EXERCISE INPUT:
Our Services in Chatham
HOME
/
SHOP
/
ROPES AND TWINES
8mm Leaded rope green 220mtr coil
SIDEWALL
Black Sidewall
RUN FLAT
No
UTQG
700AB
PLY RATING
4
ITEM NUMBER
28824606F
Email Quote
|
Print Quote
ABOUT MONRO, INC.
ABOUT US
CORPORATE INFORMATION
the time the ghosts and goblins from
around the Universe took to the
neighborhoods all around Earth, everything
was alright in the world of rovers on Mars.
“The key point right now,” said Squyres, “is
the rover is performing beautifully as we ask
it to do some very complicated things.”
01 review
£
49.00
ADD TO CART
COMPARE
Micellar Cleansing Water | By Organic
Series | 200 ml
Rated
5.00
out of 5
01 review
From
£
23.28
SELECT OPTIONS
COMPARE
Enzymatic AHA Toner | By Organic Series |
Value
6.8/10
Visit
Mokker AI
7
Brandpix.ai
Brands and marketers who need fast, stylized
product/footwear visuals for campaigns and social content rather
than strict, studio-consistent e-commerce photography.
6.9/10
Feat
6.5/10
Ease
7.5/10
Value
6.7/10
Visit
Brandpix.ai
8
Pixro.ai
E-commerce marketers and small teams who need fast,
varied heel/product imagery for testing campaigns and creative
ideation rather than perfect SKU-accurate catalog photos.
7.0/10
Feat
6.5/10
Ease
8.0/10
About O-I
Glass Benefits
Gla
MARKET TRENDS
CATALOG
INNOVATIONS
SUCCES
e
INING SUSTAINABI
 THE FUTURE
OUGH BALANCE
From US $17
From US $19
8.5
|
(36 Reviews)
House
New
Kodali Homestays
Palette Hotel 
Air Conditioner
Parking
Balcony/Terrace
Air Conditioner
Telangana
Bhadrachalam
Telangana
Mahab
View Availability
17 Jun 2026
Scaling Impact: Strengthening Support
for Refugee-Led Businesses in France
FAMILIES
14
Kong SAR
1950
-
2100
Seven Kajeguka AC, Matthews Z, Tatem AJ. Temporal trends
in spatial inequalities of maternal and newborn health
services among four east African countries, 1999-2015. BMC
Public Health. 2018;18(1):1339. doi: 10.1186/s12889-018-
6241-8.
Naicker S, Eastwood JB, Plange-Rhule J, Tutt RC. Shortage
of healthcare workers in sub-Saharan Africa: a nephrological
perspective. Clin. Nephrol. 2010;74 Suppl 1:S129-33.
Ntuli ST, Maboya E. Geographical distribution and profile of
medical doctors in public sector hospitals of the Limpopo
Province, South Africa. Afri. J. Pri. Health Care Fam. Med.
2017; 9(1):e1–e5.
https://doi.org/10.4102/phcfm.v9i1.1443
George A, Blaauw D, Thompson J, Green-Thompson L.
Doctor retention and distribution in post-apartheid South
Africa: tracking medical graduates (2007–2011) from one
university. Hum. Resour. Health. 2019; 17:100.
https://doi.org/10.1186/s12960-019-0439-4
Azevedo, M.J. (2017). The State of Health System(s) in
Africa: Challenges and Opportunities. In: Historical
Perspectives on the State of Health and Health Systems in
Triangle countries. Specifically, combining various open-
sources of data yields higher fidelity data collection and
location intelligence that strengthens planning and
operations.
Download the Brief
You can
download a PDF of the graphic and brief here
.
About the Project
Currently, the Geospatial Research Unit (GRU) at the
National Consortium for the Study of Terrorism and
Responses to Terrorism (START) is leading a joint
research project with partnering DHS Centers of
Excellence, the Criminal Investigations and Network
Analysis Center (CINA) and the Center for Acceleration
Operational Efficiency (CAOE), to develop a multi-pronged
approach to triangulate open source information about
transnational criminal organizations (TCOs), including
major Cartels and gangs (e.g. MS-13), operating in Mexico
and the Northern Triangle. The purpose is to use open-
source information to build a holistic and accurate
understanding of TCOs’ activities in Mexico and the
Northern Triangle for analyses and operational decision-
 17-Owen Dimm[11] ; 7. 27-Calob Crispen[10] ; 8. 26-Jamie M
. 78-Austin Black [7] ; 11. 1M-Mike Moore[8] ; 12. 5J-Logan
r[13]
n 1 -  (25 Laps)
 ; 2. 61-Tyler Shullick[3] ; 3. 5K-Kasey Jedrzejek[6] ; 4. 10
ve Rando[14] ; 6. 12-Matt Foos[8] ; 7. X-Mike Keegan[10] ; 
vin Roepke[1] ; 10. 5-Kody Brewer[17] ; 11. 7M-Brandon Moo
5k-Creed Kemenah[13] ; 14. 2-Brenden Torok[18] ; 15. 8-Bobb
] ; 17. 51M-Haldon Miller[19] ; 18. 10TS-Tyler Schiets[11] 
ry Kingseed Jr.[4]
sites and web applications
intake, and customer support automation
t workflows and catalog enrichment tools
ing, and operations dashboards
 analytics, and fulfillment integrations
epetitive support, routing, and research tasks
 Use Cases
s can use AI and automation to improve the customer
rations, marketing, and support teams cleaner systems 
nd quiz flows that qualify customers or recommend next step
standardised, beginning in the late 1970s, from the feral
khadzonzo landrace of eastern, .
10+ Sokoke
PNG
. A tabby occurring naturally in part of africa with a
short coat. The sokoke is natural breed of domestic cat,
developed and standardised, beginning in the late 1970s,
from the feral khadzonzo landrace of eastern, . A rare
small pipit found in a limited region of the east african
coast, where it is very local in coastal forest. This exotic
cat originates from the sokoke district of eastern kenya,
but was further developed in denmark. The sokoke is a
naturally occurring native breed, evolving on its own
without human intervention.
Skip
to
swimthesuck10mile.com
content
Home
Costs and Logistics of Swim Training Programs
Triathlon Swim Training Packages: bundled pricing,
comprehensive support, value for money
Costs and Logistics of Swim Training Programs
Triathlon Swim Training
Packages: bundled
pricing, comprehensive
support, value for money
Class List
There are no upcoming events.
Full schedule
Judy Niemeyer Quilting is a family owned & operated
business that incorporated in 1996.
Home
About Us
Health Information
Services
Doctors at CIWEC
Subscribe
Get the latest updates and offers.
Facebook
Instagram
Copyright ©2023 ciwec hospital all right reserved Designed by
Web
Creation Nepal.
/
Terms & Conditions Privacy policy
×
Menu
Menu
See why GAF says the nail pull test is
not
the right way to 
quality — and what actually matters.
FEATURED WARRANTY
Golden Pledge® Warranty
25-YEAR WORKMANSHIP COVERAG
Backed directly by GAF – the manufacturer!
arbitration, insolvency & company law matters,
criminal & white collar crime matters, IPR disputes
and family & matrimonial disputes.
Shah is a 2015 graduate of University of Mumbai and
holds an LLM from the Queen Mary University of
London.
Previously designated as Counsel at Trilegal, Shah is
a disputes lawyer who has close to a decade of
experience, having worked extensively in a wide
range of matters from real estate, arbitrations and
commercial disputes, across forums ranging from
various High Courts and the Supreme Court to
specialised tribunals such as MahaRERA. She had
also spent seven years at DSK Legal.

REQUIRED ACTION:
Rewrite the whole listing, replacing "Email Quote" with "Request Quote" and leaving everything else unchanged.

SOLUTION FOR THIS TASK:
Our Services in Chatham
HOME
/
SHOP
/
ROPES AND TWINES
8mm Leaded rope green 220mtr coil
SIDEWALL
Black Sidewall
RUN FLAT
No
UTQG
700AB
PLY RATING
4
ITEM NUMBER
28824606F
Request Quote
|
Print Quote
ABOUT MONRO, INC.
ABOUT US
CORPORATE INFORMATION
the time the ghosts and goblins from
around the Universe took to the
neighborhoods all around Earth, everything
was alright in the world of rovers on Mars.
“The key point right now,” said Squyres, “is
the rover is performing beautifully as we ask
it to do some very complicated things.”
01 review
£
49.00
ADD TO CART
COMPARE
Micellar Cleansing Water | By Organic
Series | 200 ml
Rated
5.00
out of 5
01 review
From
£
23.28
SELECT OPTIONS
COMPARE
Enzymatic AHA Toner | By Organic Series |
Value
6.8/10
Visit
Mokker AI
7
Brandpix.ai
Brands and marketers who need fast, stylized
product/footwear visuals for campaigns and social content rather
than strict, studio-consistent e-commerce photography.
6.9/10
Feat
6.5/10
Ease
7.5/10
Value
6.7/10
Visit
Brandpix.ai
8
Pixro.ai
E-commerce marketers and small teams who need fast,
varied heel/product imagery for testing campaigns and creative
ideation rather than perfect SKU-accurate catalog photos.
7.0/10
Feat
6.5/10
Ease
8.0/10
About O-I
Glass Benefits
Gla
MARKET TRENDS
CATALOG
INNOVATIONS
SUCCES
e
INING SUSTAINABI
 THE FUTURE
OUGH BALANCE
From US $17
From US $19
8.5
|
(36 Reviews)
House
New
Kodali Homestays
Palette Hotel 
Air Conditioner
Parking
Balcony/Terrace
Air Conditioner
Telangana
Bhadrachalam
Telangana
Mahab
View Availability
17 Jun 2026
Scaling Impact: Strengthening Support
for Refugee-Led Businesses in France
FAMILIES
14
Kong SAR
1950
-
2100
Seven Kajeguka AC, Matthews Z, Tatem AJ. Temporal trends
in spatial inequalities of maternal and newborn health
services among four east African countries, 1999-2015. BMC
Public Health. 2018;18(1):1339. doi: 10.1186/s12889-018-
6241-8.
Naicker S, Eastwood JB, Plange-Rhule J, Tutt RC. Shortage
of healthcare workers in sub-Saharan Africa: a nephrological
perspective. Clin. Nephrol. 2010;74 Suppl 1:S129-33.
Ntuli ST, Maboya E. Geographical distribution and profile of
medical doctors in public sector hospitals of the Limpopo
Province, South Africa. Afri. J. Pri. Health Care Fam. Med.
2017; 9(1):e1–e5.
https://doi.org/10.4102/phcfm.v9i1.1443
George A, Blaauw D, Thompson J, Green-Thompson L.
Doctor retention and distribution in post-apartheid South
Africa: tracking medical graduates (2007–2011) from one
university. Hum. Resour. Health. 2019; 17:100.
https://doi.org/10.1186/s12960-019-0439-4
Azevedo, M.J. (2017). The State of Health System(s) in
Africa: Challenges and Opportunities. In: Historical
Perspectives on the State of Health and Health Systems in
Triangle countries. Specifically, combining various open-
sources of data yields higher fidelity data collection and
location intelligence that strengthens planning and
operations.
Download the Brief
You can
download a PDF of the graphic and brief here
.
About the Project
Currently, the Geospatial Research Unit (GRU) at the
National Consortium for the Study of Terrorism and
Responses to Terrorism (START) is leading a joint
research project with partnering DHS Centers of
Excellence, the Criminal Investigations and Network
Analysis Center (CINA) and the Center for Acceleration
Operational Efficiency (CAOE), to develop a multi-pronged
approach to triangulate open source information about
transnational criminal organizations (TCOs), including
major Cartels and gangs (e.g. MS-13), operating in Mexico
and the Northern Triangle. The purpose is to use open-
source information to build a holistic and accurate
understanding of TCOs’ activities in Mexico and the
Northern Triangle for analyses and operational decision-
 17-Owen Dimm[11] ; 7. 27-Calob Crispen[10] ; 8. 26-Jamie M
. 78-Austin Black [7] ; 11. 1M-Mike Moore[8] ; 12. 5J-Logan
r[13]
n 1 -  (25 Laps)
 ; 2. 61-Tyler Shullick[3] ; 3. 5K-Kasey Jedrzejek[6] ; 4. 10
ve Rando[14] ; 6. 12-Matt Foos[8] ; 7. X-Mike Keegan[10] ; 
vin Roepke[1] ; 10. 5-Kody Brewer[17] ; 11. 7M-Brandon Moo
5k-Creed Kemenah[13] ; 14. 2-Brenden Torok[18] ; 15. 8-Bobb
] ; 17. 51M-Haldon Miller[19] ; 18. 10TS-Tyler Schiets[11] 
ry Kingseed Jr.[4]
sites and web applications
intake, and customer support automation
t workflows and catalog enrichment tools
ing, and operations dashboards
 analytics, and fulfillment integrations
epetitive support, routing, and research tasks
 Use Cases
s can use AI and automation to improve the customer
rations, marketing, and support teams cleaner systems 
nd quiz flows that qualify customers or recommend next step
standardised, beginning in the late 1970s, from the feral
khadzonzo landrace of eastern, .
10+ Sokoke
PNG
. A tabby occurring naturally in part of africa with a
short coat. The sokoke is natural breed of domestic cat,
developed and standardised, beginning in the late 1970s,
from the feral khadzonzo landrace of eastern, . A rare
small pipit found in a limited region of the east african
coast, where it is very local in coastal forest. This exotic
cat originates from the sokoke district of eastern kenya,
but was further developed in denmark. The sokoke is a
naturally occurring native breed, evolving on its own
without human intervention.
Skip
to
swimthesuck10mile.com
content
Home
Costs and Logistics of Swim Training Programs
Triathlon Swim Training Packages: bundled pricing,
comprehensive support, value for money
Costs and Logistics of Swim Training Programs
Triathlon Swim Training
Packages: bundled
pricing, comprehensive
support, value for money
Class List
There are no upcoming events.
Full schedule
Judy Niemeyer Quilting is a family owned & operated
business that incorporated in 1996.
Home
About Us
Health Information
Services
Doctors at CIWEC
Subscribe
Get the latest updates and offers.
Facebook
Instagram
Copyright ©2023 ciwec hospital all right reserved Designed by
Web
Creation Nepal.
/
Terms & Conditions Privacy policy
×
Menu
Menu
See why GAF says the nail pull test is
not
the right way to 
quality — and what actually matters.
FEATURED WARRANTY
Golden Pledge® Warranty
25-YEAR WORKMANSHIP COVERAG
Backed directly by GAF – the manufacturer!
arbitration, insolvency & company law matters,
criminal & white collar crime matters, IPR disputes
and family & matrimonial disputes.
Shah is a 2015 graduate of University of Mumbai and
holds an LLM from the Queen Mary University of
London.
Previously designated as Counsel at Trilegal, Shah is
a disputes lawyer who has close to a decade of
experience, having worked extensively in a wide
range of matters from real estate, arbitrations and
commercial disputes, across forums ranging from
various High Courts and the Supreme Court to
specialised tribunals such as MahaRERA. She had
also spent seven years at DSK Legal.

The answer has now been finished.